September 24, 2010
Today, the U.S. House of Representatives passed “jobs legislation” that could be devastating for the nation’s small businesses. H.R. 5297, the Small Business Jobs Act contains a loophole that may allow large businesses to fraudulently masquerade as small businesses without fear of prosecution.
I strongly believe that the net effect of this bill will be harmful to job growth, and the potential for harm greatly outweighs any potential for benefit. The American Small Business League (ASBL) and I are concerned about the following:
1. The tax provisions of H.R. 5297 are not likely to create jobs. Research by the Economic Policy Institute, and Princeton University's Center for Economic Policy Studies indicates that tax cuts do not effectively create jobs or stimulate the economy. The tax cuts are so narrowly focused that they are unlikely to provide a significant benefit to most small businesses. A more effective way would be to give any firm with less than 100 employees a 5 percent cut in their federal taxes. (http://www.huffingtonpost.com/2010/07/28/bush-tax-cuts-extending_n_662743.html;http://www.epi.org/analysis_and_opinion/entry/tax_cuts_wont_create_jobs/)
2. The lending provisions of H.R. 5297 are not likely to create jobs.
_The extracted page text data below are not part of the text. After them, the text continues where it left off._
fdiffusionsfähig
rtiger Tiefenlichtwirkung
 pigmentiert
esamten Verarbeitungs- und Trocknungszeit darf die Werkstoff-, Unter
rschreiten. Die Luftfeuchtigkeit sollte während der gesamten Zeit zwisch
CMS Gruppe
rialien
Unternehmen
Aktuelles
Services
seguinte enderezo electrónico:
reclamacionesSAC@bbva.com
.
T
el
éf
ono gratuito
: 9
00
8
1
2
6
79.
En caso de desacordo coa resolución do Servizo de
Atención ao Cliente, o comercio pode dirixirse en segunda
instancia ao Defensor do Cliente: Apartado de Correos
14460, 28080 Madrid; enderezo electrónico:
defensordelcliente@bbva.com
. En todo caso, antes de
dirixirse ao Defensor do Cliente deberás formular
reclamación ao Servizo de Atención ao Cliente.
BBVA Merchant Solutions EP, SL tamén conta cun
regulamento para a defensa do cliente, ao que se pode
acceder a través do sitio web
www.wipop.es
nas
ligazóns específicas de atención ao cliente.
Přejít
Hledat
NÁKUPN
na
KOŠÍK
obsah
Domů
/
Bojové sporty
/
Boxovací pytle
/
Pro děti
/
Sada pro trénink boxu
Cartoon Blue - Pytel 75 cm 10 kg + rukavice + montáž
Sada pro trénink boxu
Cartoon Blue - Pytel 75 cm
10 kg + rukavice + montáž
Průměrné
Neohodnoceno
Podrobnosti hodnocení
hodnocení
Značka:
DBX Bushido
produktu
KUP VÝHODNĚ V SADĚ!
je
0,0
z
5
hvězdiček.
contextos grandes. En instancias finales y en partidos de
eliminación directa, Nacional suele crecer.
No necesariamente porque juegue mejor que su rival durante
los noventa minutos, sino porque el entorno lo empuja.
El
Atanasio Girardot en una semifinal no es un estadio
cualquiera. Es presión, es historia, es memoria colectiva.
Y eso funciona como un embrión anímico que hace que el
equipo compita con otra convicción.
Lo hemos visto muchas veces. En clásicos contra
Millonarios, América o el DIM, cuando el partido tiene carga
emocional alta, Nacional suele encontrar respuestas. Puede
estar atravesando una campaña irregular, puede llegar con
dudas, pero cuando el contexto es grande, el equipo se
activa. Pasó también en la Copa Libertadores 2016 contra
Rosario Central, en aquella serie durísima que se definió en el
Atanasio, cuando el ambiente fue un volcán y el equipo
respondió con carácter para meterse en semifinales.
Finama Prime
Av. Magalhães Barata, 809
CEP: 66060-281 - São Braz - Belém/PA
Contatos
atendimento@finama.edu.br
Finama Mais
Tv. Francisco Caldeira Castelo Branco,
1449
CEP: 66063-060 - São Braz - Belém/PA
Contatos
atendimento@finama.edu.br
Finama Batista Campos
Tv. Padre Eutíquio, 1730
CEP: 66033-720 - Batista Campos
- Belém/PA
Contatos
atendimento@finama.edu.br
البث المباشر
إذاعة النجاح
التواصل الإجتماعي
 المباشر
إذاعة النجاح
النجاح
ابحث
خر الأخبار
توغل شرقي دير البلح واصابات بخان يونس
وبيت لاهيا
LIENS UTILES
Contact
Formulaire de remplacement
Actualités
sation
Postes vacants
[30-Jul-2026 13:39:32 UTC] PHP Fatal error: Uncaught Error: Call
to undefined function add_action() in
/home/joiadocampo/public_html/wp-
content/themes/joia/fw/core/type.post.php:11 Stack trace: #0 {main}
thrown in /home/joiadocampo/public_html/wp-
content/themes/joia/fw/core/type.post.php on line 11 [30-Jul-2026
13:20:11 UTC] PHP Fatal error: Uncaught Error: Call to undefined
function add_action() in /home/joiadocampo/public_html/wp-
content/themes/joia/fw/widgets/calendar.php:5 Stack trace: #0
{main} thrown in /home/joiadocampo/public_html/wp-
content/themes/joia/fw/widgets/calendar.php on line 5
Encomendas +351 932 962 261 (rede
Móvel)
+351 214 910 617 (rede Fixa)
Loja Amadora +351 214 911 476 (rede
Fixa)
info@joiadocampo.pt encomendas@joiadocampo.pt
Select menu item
Recently, the Congressional Oversight Panel, and the National Federation of Independent Businesses (NFIB) released highly critical reports regarding the Obama Administration’s efforts to further bolster community bank lending to small businesses. Both reports indicated that small businesses across the country are in need of business opportunities and increased demand for their products and services as opposed to increased access to capital. (http://www.nfib.com/Portals/0/PDF/sbet/SBET201006.pdf; http://www.huffingtonpost.com/2010/05/13/federal-oversight-panel-s_n_574781.html)
3. Language in H.R 5297 gives the SBA the ability to change size standards for small businesses. This language will almost certainly lead to an increase in the volume of contracts that are awarded to large businesses, and a decrease in the volume of federal contracts awarded to small businesses. New York venture capitalist Karen Mills is almost certain to change size standards in such a way that it will divert federal small business contracts to firms owned and controlled by some of the nation’s wealthiest venture capitalists.
4. H.R. 5297 contains an exemption from capital gains tax on investment in small businesses. This language was unquestionably a political payback to the venture capitalists that backed President Obama’s run for the White House.
5. The bill fails to stop the diversion of federal small business contracts to corporate giants. The most straight forward, cost effective, efficient, and deficit neutral way to create jobs and stimulate the national economy is to stop the diversion of more than $100 billion a year in federal small business contracts to corporate giants and redirect those funds to small businesses.
“Anyone that knows anything about me, knows that I am a small business advocate through-and-through. I hate this bill, and I think it is going to hurt small businesses,” ASBL President Lloyd Chapman said. “ I know that the Small Business Administration (SBA) is going to abuse the language in this bill to divert government small business contracts to large corporations and firms owned by venture capitalists. I am 100 percent sure that it is going to hurt small businesses.”